:: Given information ::
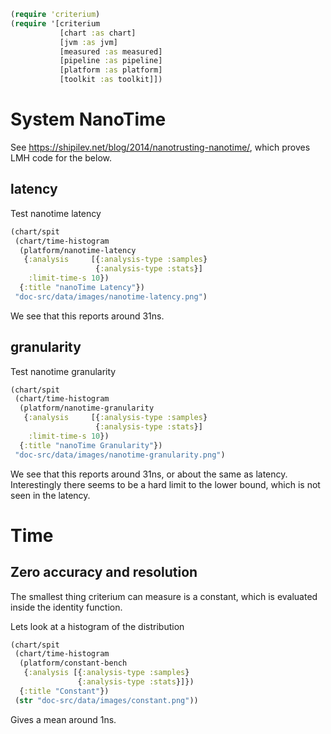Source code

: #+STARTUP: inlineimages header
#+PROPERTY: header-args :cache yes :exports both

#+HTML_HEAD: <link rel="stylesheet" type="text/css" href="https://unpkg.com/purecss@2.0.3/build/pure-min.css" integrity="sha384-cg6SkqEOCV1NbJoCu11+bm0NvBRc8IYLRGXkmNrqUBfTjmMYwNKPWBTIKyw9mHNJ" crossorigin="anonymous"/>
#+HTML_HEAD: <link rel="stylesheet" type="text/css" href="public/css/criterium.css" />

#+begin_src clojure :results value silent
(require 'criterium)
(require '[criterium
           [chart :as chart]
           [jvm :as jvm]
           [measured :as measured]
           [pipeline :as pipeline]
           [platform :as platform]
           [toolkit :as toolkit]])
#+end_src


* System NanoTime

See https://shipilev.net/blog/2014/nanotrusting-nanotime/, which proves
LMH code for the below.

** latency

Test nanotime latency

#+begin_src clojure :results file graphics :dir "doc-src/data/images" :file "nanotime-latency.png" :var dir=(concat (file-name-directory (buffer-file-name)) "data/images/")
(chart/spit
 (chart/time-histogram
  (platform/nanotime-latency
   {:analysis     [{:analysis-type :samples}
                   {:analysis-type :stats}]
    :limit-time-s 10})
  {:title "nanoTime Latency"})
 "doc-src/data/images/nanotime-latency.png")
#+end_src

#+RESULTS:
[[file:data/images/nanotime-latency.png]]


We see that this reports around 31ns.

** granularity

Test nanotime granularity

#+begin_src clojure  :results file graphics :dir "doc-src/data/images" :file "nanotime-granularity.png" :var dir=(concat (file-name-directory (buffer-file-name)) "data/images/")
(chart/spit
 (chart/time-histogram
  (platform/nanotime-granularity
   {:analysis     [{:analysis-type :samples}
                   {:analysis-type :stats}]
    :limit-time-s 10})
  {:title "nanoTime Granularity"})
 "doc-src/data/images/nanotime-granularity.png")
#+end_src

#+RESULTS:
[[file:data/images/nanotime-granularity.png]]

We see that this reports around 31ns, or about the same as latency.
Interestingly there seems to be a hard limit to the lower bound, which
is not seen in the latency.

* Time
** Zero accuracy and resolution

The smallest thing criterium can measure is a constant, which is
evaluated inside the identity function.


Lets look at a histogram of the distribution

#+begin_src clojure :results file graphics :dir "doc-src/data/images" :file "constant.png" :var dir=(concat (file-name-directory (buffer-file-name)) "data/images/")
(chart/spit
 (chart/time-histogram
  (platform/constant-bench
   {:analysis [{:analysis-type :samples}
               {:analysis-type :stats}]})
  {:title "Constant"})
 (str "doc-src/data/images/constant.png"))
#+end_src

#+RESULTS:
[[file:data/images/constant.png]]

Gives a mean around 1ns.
:::
:: Given information ::
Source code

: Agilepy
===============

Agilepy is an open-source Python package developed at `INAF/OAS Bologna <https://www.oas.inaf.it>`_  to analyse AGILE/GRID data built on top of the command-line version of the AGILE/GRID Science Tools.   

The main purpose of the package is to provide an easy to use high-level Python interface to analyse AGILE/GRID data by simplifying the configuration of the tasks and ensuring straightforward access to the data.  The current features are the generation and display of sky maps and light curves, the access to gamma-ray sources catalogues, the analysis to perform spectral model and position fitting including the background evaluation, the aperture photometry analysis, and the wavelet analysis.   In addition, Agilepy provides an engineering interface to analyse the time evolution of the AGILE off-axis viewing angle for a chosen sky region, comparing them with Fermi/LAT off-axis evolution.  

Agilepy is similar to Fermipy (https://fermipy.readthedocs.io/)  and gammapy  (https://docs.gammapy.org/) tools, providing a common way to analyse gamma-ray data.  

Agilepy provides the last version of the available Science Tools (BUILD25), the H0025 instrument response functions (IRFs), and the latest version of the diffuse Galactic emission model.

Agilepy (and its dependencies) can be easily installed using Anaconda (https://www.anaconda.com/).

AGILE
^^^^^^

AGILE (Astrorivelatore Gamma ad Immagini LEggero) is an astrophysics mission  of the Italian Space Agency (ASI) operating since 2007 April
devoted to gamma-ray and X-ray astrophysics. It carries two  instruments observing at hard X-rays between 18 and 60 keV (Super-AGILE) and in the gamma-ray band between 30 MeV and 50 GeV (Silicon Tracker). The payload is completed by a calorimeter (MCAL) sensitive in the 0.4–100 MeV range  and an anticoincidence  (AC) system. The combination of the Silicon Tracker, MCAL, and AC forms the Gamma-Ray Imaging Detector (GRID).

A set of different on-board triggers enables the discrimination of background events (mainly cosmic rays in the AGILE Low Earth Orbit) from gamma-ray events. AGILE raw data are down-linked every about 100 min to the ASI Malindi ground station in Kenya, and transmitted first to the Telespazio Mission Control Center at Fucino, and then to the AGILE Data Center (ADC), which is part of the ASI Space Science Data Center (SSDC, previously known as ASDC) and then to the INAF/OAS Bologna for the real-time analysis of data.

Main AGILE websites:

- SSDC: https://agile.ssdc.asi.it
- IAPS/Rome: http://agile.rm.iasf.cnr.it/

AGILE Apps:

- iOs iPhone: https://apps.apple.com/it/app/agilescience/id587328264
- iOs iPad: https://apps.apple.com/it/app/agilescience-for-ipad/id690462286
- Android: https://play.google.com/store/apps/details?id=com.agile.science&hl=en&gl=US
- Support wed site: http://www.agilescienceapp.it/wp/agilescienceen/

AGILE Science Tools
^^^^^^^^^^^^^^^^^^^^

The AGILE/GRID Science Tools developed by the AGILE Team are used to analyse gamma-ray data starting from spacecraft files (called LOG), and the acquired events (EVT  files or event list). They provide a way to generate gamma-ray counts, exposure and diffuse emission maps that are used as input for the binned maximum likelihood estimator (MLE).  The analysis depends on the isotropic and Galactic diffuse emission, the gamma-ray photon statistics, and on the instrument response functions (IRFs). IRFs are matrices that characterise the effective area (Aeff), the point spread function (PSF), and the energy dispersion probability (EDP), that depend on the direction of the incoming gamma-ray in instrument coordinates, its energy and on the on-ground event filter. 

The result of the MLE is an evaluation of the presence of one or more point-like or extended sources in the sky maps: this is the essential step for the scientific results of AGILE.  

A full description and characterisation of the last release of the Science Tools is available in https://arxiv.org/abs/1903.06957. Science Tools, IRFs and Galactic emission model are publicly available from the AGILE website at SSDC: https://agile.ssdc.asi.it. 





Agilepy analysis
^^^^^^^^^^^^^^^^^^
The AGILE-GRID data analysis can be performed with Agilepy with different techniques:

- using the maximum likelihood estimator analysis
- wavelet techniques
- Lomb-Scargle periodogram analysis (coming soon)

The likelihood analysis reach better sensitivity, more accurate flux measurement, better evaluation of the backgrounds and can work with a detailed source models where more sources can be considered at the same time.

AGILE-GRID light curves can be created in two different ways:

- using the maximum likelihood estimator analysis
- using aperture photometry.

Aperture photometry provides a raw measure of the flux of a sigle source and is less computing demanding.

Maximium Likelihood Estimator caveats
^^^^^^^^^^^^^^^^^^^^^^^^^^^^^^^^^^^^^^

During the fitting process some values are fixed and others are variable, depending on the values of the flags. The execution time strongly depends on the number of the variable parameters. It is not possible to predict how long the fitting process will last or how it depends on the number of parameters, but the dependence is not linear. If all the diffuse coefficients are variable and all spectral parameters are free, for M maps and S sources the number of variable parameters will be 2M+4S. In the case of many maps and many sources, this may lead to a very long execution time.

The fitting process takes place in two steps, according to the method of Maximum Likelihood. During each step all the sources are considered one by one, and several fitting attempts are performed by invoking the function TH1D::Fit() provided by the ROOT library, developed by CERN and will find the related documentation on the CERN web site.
:::
**Task directions:** Copy only this part of the entries above: the line with "Interestingly there seems", the line with "Gives a mean around 1ns.", and the lines between, all exactly as written.

**Finished task:**
Interestingly there seems to be a hard limit to the lower bound, which
is not seen in the latency.

* Time
** Zero accuracy and resolution

The smallest thing criterium can measure is a constant, which is
evaluated inside the identity function.


Lets look at a histogram of the distribution

#+begin_src clojure :results file graphics :dir "doc-src/data/images" :file "constant.png" :var dir=(concat (file-name-directory (buffer-file-name)) "data/images/")
(chart/spit
 (chart/time-histogram
  (platform/constant-bench
   {:analysis [{:analysis-type :samples}
               {:analysis-type :stats}]})
  {:title "Constant"})
 (str "doc-src/data/images/constant.png"))
#+end_src

#+RESULTS:
[[file:data/images/constant.png]]

Gives a mean around 1ns.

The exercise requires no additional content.